Text provided below:
AnsibleLabs/Labs/033-best-practices/README.md at main · nirgeier/AnsibleLabs

Error in user YAML: (<unknown>): did not find expected alphabetic or numeric character while scanning an alias at line 3 column 1

---
# Ansible Best Practices

* In this lab we review the directory structure, coding conventions, and design patterns that make Ansible projects maintainable at scale.
* Following best practices from the start prevents technical debt and makes playbooks easier to share and debug.
* Good practices cover structure, naming, security, performance, and testing.

## What will we learn?

- Recommended project directory structure
- Naming conventions for tasks, variables, and files
- Playbook design patterns (separation of concerns, idempotency)
- Security best practices
- Performance optimization tips

---

Prerequisites

Complete Lab 009 in order to have a working knowledge of Ansible roles and playbooks.
End of Text provided.
Records supplied below:
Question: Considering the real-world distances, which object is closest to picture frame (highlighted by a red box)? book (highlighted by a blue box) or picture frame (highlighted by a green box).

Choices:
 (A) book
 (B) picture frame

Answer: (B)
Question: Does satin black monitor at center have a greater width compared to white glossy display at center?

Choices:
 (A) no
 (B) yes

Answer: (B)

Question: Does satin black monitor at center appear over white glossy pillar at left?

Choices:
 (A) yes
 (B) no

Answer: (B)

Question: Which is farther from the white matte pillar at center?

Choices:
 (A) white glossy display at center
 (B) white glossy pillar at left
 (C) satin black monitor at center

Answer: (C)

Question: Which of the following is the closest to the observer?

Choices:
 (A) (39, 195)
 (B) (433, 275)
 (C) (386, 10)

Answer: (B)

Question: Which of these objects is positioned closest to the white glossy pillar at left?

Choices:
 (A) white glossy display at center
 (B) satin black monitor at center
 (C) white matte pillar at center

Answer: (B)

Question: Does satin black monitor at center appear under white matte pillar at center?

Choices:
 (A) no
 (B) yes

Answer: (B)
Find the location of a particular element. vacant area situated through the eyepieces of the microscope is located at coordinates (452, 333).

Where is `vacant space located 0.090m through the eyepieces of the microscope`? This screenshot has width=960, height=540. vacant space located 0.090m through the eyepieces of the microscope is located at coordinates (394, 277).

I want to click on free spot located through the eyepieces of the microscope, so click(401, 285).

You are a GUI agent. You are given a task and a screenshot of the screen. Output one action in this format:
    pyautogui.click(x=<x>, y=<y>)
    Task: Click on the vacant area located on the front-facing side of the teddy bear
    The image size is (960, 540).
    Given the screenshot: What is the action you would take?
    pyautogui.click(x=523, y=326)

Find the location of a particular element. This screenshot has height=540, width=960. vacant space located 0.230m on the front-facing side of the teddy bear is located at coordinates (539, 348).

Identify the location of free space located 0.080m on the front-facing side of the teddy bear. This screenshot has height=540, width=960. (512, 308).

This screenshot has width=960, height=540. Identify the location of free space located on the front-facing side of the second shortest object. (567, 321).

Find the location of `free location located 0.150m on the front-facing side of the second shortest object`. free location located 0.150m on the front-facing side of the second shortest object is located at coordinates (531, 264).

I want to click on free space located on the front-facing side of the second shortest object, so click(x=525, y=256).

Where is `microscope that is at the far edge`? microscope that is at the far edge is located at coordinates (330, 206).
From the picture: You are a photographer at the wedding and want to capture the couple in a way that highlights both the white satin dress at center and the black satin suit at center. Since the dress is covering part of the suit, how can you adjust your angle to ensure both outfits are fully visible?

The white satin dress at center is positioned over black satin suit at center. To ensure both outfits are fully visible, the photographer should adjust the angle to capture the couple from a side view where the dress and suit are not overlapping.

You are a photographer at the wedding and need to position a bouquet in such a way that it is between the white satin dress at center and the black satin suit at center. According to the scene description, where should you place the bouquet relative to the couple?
End of Records supplied.
= Work order 1 =
Translate this sentence from the Ansible best practices README into Spanish: "Following best practices from the start prevents technical debt and makes playbooks easier to share and debug."
= Work order 2 =
According to the Ansible best practices README, which lab must be completed first to gain a working knowledge of Ansible roles and playbooks?
= Work order 3 =
Reproduce word for word the portion of the Ansible best practices README starting with "## What will" and going on through "of concerns, idempotency)".
The data above is not needed.

= Answer area 1 =
Seguir las mejores prácticas desde el principio evita la deuda técnica y hace que los playbooks sean más fáciles de compartir y depurar.

= Answer area 2 =
Lab 009.

= Answer area 3 =
## What will we learn?

- Recommended project directory structure
- Naming conventions for tasks, variables, and files
- Playbook design patterns (separation of concerns, idempotency)